- _EXTRACTED TEXT_
+++

If I select a combination (for my ticket) that exactly matches a previous drawing, I would exclude it because there is only an 827-in-3,819,816 chance (0.02%) that the next drawing would repeat a previous drawing.

It's not that it cannot happen; all 5-tuple combinations are possible. Moreover, the chance of a duplicate will increase over time. But it's still very unlikely, to say the least.

What about 4-tuples (quads)?

Each ticket and drawing has C(5,4) = 5 quads. And there are C(56,4) = 363,175 unique quads total.

Empirically, among the past 827 drawings, there have been 4095 unique quads and 20 quads that appeared twice -- 4135 in all (= 827*5). So the current probability of a duplicate quad is 20-in-4135 (0.48%).

Again, that probability will increase over time. But since we have seen only about 1.12% of all 4-tuples (4115 / 367,290), I would guess that it will take some time for the probability of duplication quads to become significant.

So I would exclude a selection that includes a quad that has appeared in any previous drawing.

What about 3-tuples (triples)?

Each ticket and drawing has C(5,3) = 10 triples. And there are C(56,3) = 27,720 unique triples overall.

Empirically, we have see about 26% of all triples (7145 / 27,720) in the first 827 drawings. The breakdown is: 6133 triples appearing once, 905 triples appearing twice, 101 appearing 3 times, and 6 appearing 4 times. And again, the frequency of "duplicates" (including more than 2 times) will increase over time.

Also empirically, in the past year, 88% of the drawings have had 1 to 4 duplicate triples -- that is, triples that appeared in previous drawings. And 56% of the drawings have had 2 or 3 duplicates.

So I might (operative word) exclude a selection that has more than 4 duplicate triples (for now). I might even favor selections that have 2 or 3 duplicate triples (for now).

What about 2-tuples (pairs)?

I'll spare you the computational details. There are C(56,2) = 1540 pairs, and we have seen them all but one in the past 827 drawings. Each ticket and drawing has C(5,2) = 10 pairs. And in the past year, 94% of the drawings has 10 duplicate pairs -- that is, pairs that appeared in previous drawings; and the remainder have had 9 duplicate pairs.

So there is no point in trying to exclude drawings with duplicate pairs; it cannot be done. In fact, most drawings will have 10 duplicate pairs now. (One future drawing should have only 9 duplicate pairs. ;->)

Errata.... I wrote: ``Empirically, among the past 827 drawings, there have been 4095 unique quads and 20 quads that appeared twice -- 4135 in all (= 827*5). So the current probability of a duplicate quad is 20-in-4135 (0.48%).``

That conclusion is not right. And I see I failed to correct a typo in one place. "There's an excuse for that".

+++

- _INFORMATION GIVEN_
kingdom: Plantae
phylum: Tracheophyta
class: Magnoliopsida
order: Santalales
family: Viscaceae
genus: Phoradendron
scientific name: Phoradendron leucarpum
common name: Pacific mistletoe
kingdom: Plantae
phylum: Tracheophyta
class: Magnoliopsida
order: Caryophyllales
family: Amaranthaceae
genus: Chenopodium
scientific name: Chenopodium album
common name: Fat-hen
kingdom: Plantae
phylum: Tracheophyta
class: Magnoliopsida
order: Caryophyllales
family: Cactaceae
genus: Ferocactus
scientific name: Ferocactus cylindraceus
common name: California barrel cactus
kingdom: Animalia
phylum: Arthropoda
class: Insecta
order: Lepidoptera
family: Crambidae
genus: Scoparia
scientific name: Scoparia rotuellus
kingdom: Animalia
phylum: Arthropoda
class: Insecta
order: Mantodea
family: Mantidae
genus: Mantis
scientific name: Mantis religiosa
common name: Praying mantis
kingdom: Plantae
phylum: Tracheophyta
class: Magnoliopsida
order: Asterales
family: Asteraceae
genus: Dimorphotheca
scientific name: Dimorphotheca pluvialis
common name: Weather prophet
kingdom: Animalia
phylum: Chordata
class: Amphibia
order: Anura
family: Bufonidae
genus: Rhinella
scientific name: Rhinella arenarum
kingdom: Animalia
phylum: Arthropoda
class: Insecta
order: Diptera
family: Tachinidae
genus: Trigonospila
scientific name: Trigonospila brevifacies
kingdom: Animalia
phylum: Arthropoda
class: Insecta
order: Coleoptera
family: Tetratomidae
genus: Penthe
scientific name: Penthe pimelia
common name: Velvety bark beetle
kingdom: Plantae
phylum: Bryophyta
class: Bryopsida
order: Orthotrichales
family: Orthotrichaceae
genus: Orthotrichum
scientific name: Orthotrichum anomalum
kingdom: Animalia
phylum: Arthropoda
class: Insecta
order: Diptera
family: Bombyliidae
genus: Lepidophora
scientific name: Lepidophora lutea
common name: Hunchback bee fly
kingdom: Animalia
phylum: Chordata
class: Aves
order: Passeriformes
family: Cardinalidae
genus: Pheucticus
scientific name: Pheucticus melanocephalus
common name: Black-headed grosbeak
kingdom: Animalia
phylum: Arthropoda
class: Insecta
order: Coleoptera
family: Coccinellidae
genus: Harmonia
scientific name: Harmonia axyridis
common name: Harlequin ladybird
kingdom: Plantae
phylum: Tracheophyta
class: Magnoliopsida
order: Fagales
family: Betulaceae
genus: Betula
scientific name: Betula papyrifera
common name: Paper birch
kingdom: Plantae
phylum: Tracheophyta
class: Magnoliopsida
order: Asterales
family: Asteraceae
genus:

+++

- _WHAT IS NEEDED_
In everything from "What about 4-tuples" down to "any previous drawing." in the lottery analysis, switch "ticket" to "entry" and write out the result. The material has no role in this exercise.

- _RESPONSE BELOW_
What about 4-tuples (quads)?

Each entry and drawing has C(5,4) = 5 quads. And there are C(56,4) = 363,175 unique quads total.

Empirically, among the past 827 drawings, there have been 4095 unique quads and 20 quads that appeared twice -- 4135 in all (= 827*5). So the current probability of a duplicate quad is 20-in-4135 (0.48%).

Again, that probability will increase over time. But since we have seen only about 1.12% of all 4-tuples (4115 / 367,290), I would guess that it will take some time for the probability of duplication quads to become significant.

So I would exclude a selection that includes a quad that has appeared in any previous drawing.